**What to do:**
1. Return the passage of the Vite+ announcement that begins at the words "Vite+ aims to" and stops after "generating new packages.", copied word for word.
2. Answer these questions from the Vite+ announcement:
(a) Which company announced Vite+?
(b) What tool powers the vite lint command?
(c) What level of Prettier compatibility is Oxfmt aiming for?

Vite+, the new unified JavaScript toolchain built on top of Vite, has been announced by VoidZero. Positioned as a drop-in superset of Vite
, Vite+ introduces an all-in-one CLI experience, covering project scaffolding, testing, linting, formatting, library bundling, monorepo task running, and devtools visualization. The ambition is to reduce toolchain fragmentation and align large teams around a single, high-performance workflow. 
Vite+ aims to deliver enhancements across three primary dimensions: tooling consolidation, performance & scale, and enterprise-grade features. On the tooling front, Vite+ expands the familiar commands with new built-ins:
vite new – for scaffolding new applications, which works with monorepos as the recommended structure. The command can also be used for generating new packages.
vite test – the same test command provided by Vitest, with Jest-compatible APIs, browser mode, and visual regression testing.
vite lint – a linting command, powered by Oxlint which is a rust based linting tool claiming to be 50-100x faster than ESList, with 600+ eslint-compatible rules.
vite fmt – a code formatting command, powered by the soon to be released Oxfmt. The docs claim they are aiming for 99% Prettier compatibility with extra flexibility.

**Data block:**
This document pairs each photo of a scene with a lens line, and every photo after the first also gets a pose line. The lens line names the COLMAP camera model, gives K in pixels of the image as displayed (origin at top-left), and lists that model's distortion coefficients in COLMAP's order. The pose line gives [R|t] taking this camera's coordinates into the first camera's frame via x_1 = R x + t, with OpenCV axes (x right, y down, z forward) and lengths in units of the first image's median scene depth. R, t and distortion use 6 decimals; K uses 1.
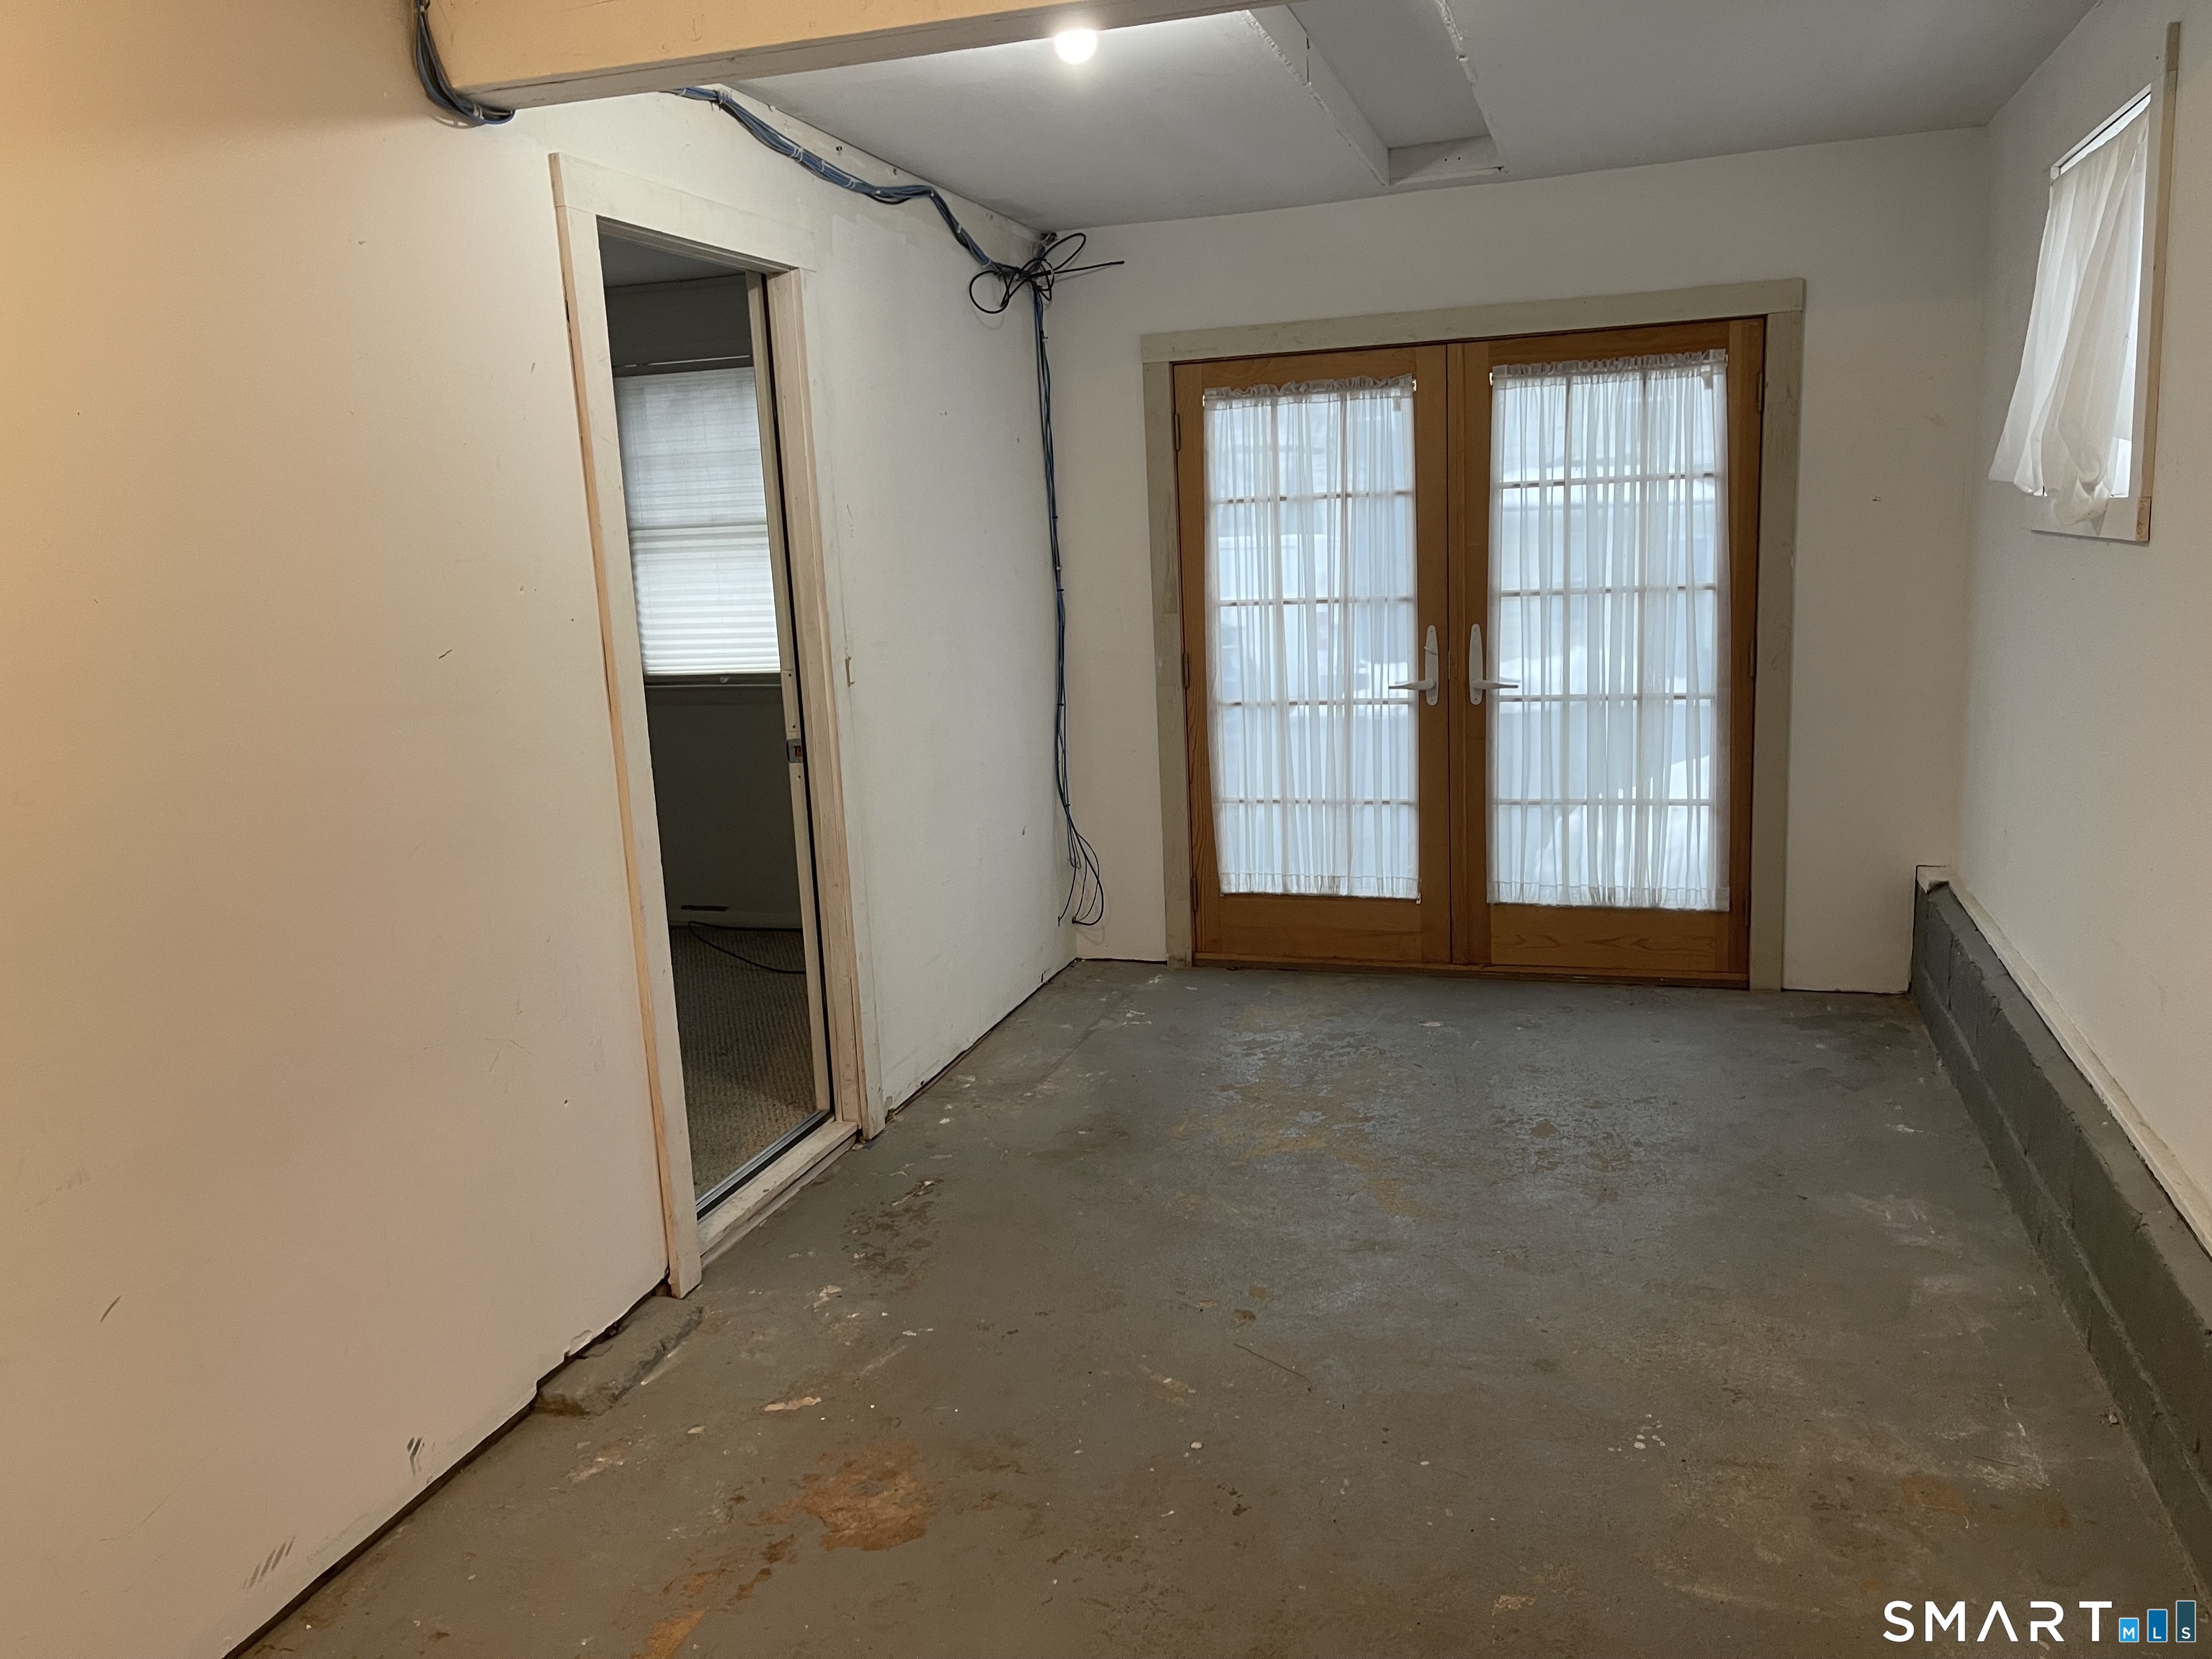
lens RADIAL K [[1641.0, 0, 1106.0], [0, 1641.0, 829.5], [0, 0, 1]] dist [0.000376, -0.062419]
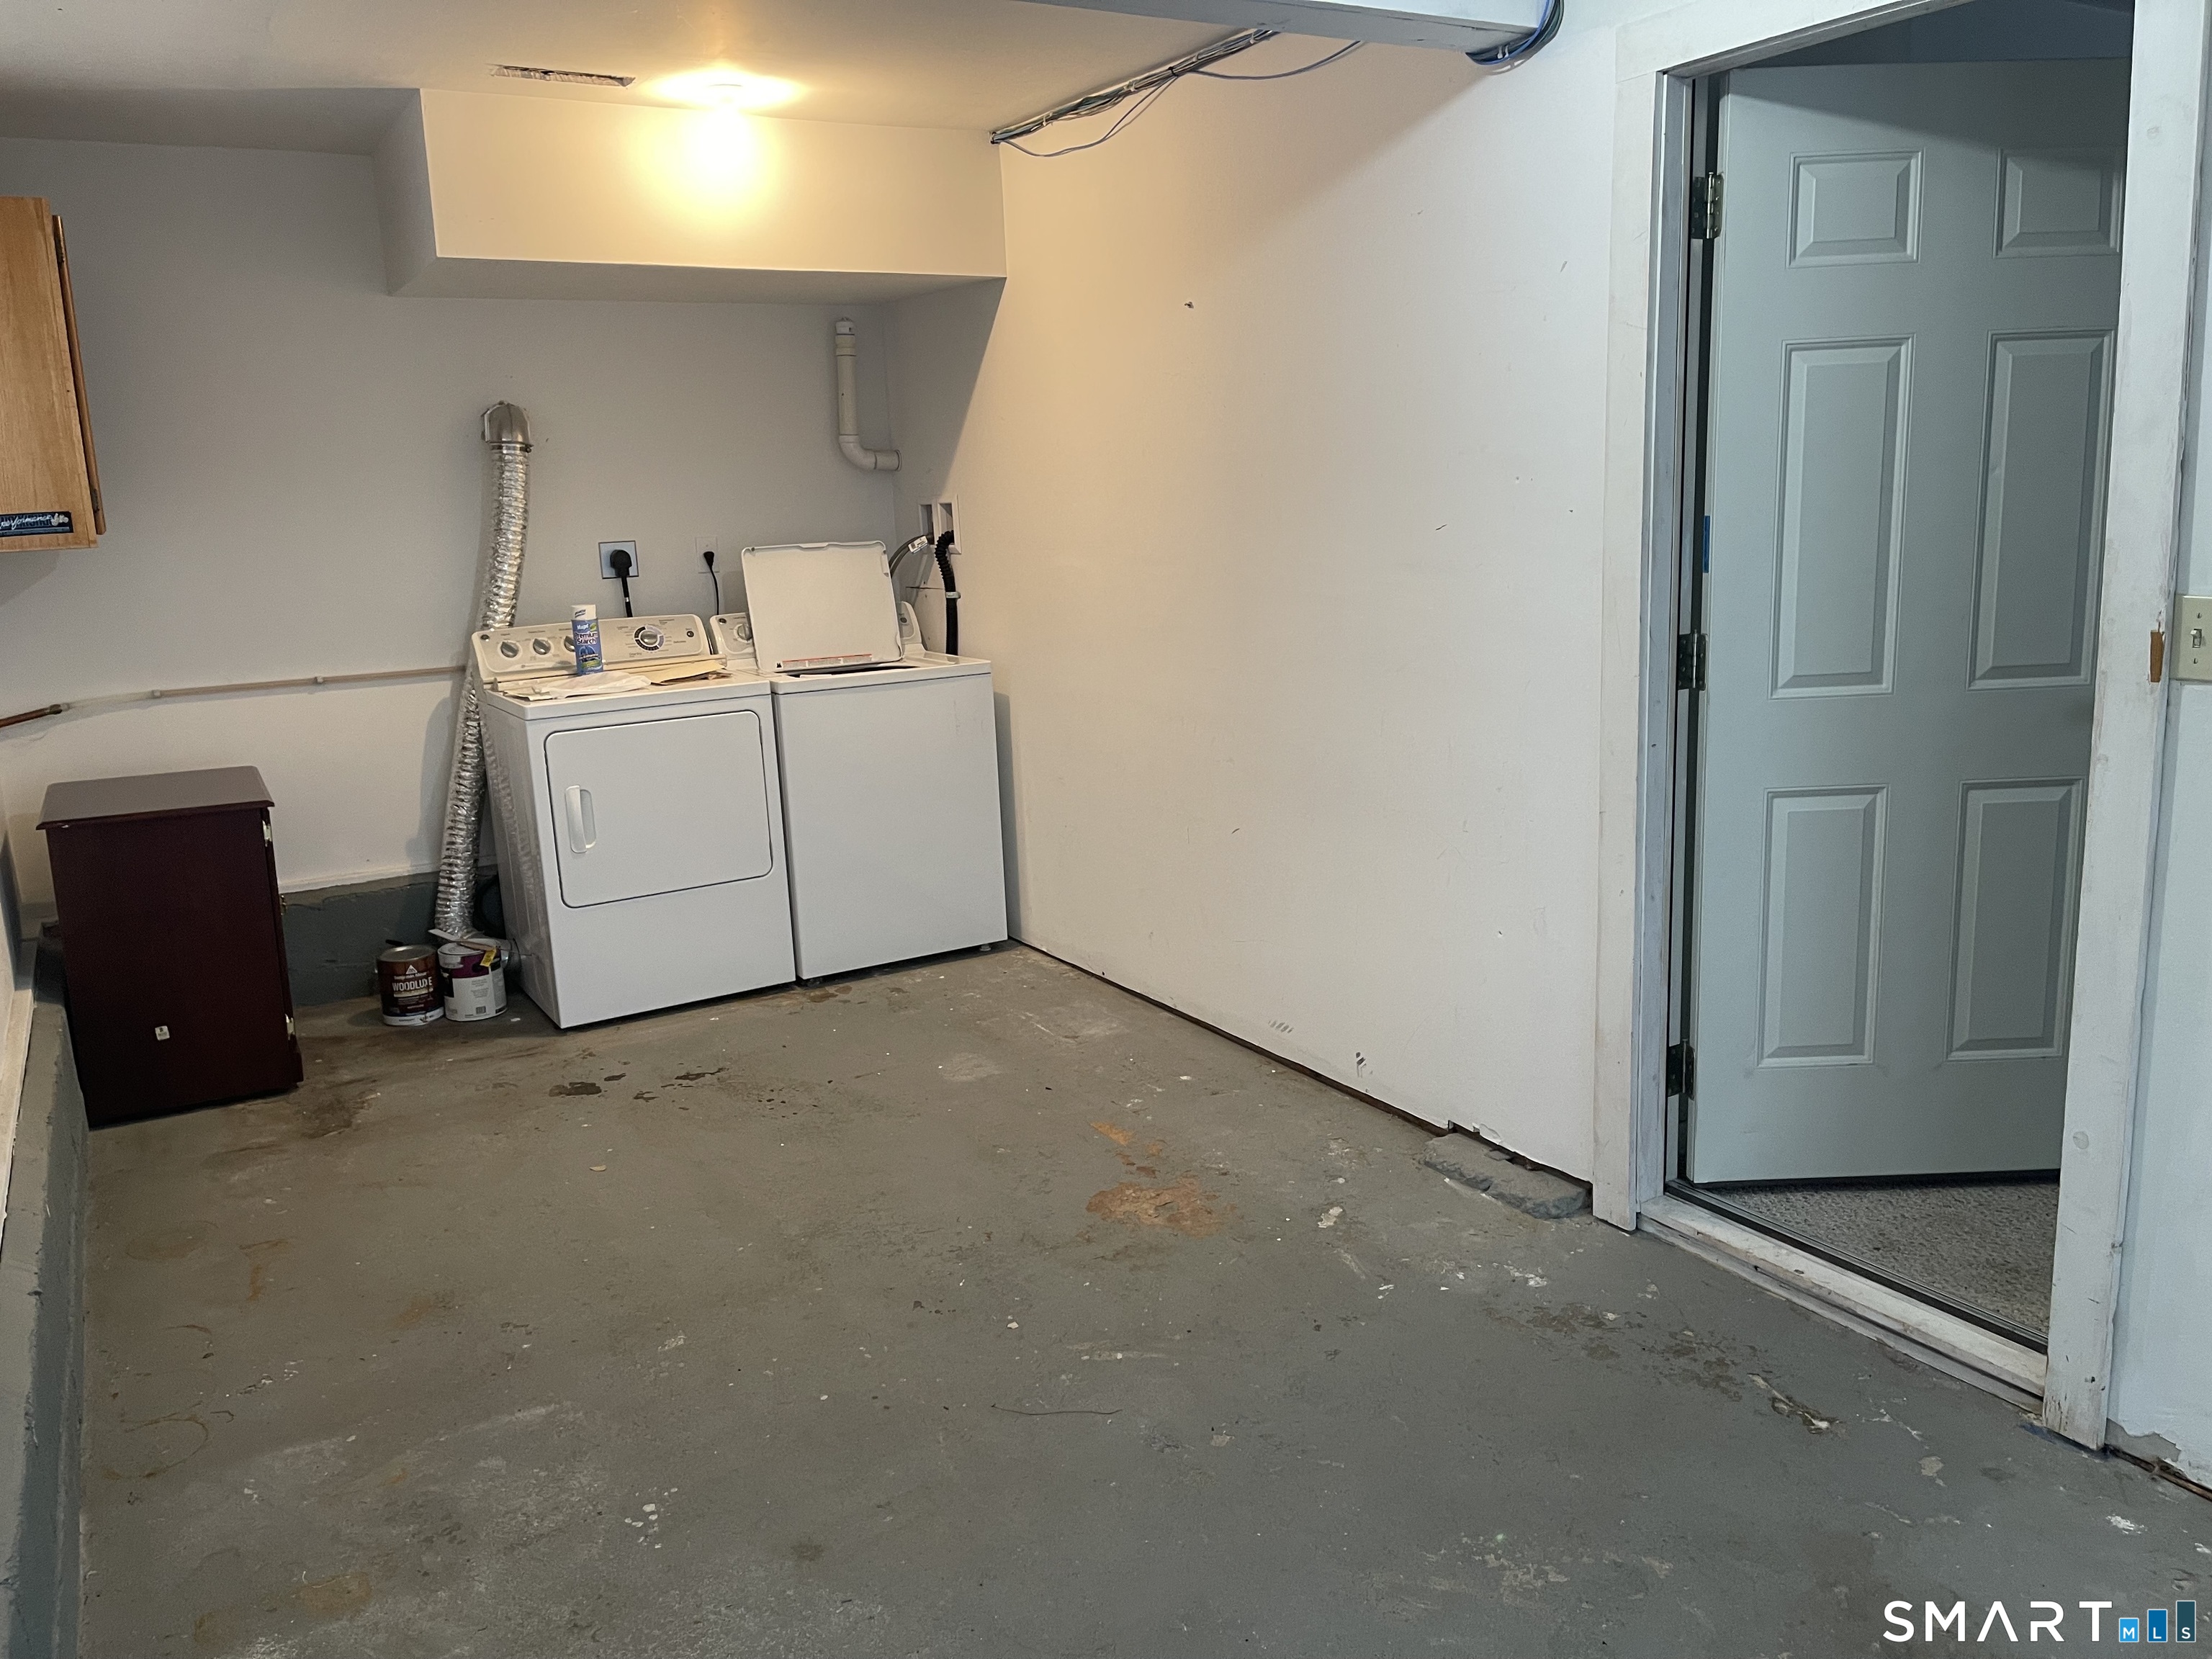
lens RADIAL K [[1641.0, 0, 1106.0], [0, 1641.0, 829.5], [0, 0, 1]] dist [0.000376, -0.062419]
pose [[-0.662537, 0.228898, -0.713197, 0.742676], [-0.066172, 0.930553, 0.360129, -0.335304], [0.746100, 0.285792, -0.601379, 1.675245]]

**Answers to the exercise:**
1.
Vite+ aims to deliver enhancements across three primary dimensions: tooling consolidation, performance & scale, and enterprise-grade features. On the tooling front, Vite+ expands the familiar commands with new built-ins:
vite new – for scaffolding new applications, which works with monorepos as the recommended structure. The command can also be used for generating new packages.

2.
(a) VoidZero
(b) Oxlint
(c) 99%